Extract the passage of the repository README from "The input files" to "for Coh-metrix analysis.", copying it word for word.

---------- Document section

/SBP-BRiMS2019

Does Causal Coherence Predict Online Spread of Social Media? (Presented at SBP-BRiMS 2019)

Primary LanguageJupyter Notebook

Does Causal Coherence Predict Online Spread of Social Media?

DOI:10.1007/978-3-319-76207-4_15

This repository is dedicated to all of the documents, codes, data, results, and reproducibility report for our paper titled "Does Causal Coherence Predict Online Spread of Social Media?" which is accepted for publication at the SBP-BRiMS 2019 conference.

Input dataset

The input files to our analysis are news documents from FakeNewsNet dataset. It is worth pointing out that FakeNewsNet has been recently updated and new articles are now added to the dataset. However, in this paper we used the old version of the dataset --since we had already done our analysis at the time of paper submission-- which can be found on FakeNewsNet repository under the old-version branch.

Pre-processing

We processed all the news documents in the dataset and stored them a reformatted version in an excel file which can found at data/FakeNewsNet/old/processed/fakenewsnet.csv. A list of news documents' ids that we excluded from our analysis can be found in trash.txt at data/FakeNewsNet. We excluded these documents since they did not have a proper value in their body text of the article thus useless for Coh-metrix analysis.

Applying Coh-metrix

We created one single text file for each news document as the input for Coh-metrix. We used Coh-metrix for computing computational cohesion and coherence metrics for the news documents. The output of Coh-metrix is a single csv file named fakenewsnet_coh_un.csv which can be found in this repository at data/FakeNewsNet/old/cohmetrix/cohout

At the end, we created a final excel file named fakenewsnet_full_un.xlsx which is the input to our regression analysis and can be found at data/FakeNewsNet/old/processed. This file includes the Coh-metrix indexes for all the news documents in addition to the following columns:

  • label: truth label of the news article from FakeNewsNet which can be either fake or real. "1" for fake, and "0" for real.
  • shares: the number of distinct users who shared a news article. It is important to mention that in FakeNewsNet, each user can share the same news article multiple times; however, in our analysis, we considered the distinct number of users who shared a news article as the count of shares of the news article.
  • total_shares: the total number of shares of a news document including users who shared the news document multiple times.
  • checker: the source of fact checking the news documents. "1" for BuzzFeed and "2" for PolitiFact.
  • id: id of the news article which matches the id columns in the fakenewsnet.csv

Regression analysis

All the regression analysis that we did in R can be found in a jupyter notebook named experiments.ipynb.

Citation

Please use the following information to cite our paper:

@inproceedings{hosseini2019does,
  title={Does Causal Coherence Predict Online Spread of Social Media?},
  author={Hosseini, Pedram and Diab, Mona and Broniatowski, David A},
  booktitle={International Conference on Social Computing, Behavioral-Cultural Modeling and Prediction and Behavior Representation in Modeling and Simulation},
  pages={184--193},
  year={2019},
  organization={Springer}
}

--------------------
---------- Data rows

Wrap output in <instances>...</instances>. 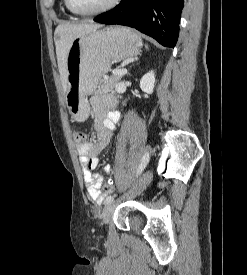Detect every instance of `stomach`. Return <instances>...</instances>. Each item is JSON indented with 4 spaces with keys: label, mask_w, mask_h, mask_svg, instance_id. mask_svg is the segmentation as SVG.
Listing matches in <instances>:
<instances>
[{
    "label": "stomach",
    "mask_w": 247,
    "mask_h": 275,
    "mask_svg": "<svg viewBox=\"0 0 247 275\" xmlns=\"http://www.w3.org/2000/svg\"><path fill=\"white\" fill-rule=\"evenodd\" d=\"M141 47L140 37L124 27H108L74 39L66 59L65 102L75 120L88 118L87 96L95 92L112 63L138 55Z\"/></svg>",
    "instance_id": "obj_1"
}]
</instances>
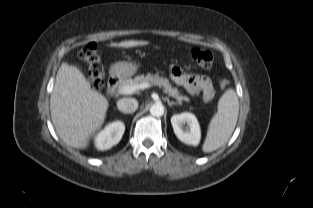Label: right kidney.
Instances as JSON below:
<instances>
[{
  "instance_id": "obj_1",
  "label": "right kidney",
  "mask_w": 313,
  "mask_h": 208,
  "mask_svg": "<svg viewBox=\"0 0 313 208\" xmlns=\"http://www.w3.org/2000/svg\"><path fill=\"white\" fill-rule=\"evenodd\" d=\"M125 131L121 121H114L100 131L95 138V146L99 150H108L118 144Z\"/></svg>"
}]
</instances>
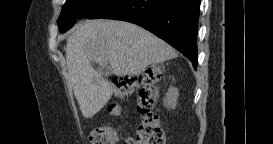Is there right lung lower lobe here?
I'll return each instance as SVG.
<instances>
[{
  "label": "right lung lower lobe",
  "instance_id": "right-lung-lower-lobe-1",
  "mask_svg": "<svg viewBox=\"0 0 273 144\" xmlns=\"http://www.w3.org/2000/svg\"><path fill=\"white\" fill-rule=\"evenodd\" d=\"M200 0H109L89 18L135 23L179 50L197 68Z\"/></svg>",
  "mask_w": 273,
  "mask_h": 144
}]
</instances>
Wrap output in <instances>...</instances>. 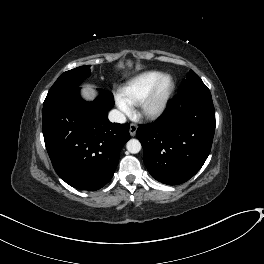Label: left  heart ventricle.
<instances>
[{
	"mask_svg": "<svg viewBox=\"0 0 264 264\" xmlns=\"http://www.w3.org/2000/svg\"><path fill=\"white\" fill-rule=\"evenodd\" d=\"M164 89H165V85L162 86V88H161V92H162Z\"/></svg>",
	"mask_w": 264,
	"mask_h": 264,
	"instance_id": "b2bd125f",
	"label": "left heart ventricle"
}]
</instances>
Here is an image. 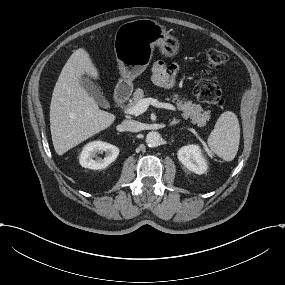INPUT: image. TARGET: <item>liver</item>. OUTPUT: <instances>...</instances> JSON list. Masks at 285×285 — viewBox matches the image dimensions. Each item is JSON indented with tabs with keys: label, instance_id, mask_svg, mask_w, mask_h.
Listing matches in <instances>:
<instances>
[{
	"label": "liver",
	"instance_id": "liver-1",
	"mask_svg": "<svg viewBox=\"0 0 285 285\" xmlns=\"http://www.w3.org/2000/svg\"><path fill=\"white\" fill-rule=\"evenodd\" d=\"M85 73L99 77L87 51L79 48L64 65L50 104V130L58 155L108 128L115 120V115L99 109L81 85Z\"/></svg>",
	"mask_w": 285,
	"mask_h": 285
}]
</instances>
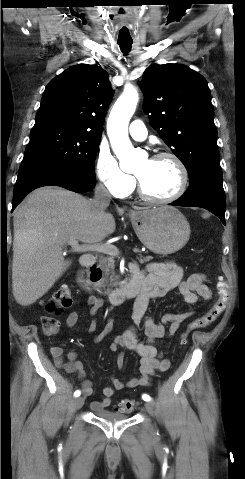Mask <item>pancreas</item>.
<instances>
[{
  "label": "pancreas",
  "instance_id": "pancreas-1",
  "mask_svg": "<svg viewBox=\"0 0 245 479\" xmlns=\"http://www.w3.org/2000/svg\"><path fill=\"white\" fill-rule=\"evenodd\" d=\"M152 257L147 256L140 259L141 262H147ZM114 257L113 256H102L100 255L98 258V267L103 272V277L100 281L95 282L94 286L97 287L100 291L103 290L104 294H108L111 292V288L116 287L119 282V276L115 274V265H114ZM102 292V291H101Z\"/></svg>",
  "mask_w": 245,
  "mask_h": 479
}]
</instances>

--------------------

Response:
The input files to our analysis are news documents from FakeNewsNet dataset. It is worth pointing out that FakeNewsNet has been recently updated and new articles are now added to the dataset. However, in this paper we used the old version of the dataset --since we had already done our analysis at the time of paper submission-- which can be found on FakeNewsNet repository under the old-version branch.

Pre-processing

We processed all the news documents in the dataset and stored them a reformatted version in an excel file which can found at data/FakeNewsNet/old/processed/fakenewsnet.csv. A list of news documents' ids that we excluded from our analysis can be found in trash.txt at data/FakeNewsNet. We excluded these documents since they did not have a proper value in their body text of the article thus useless for Coh-metrix analysis.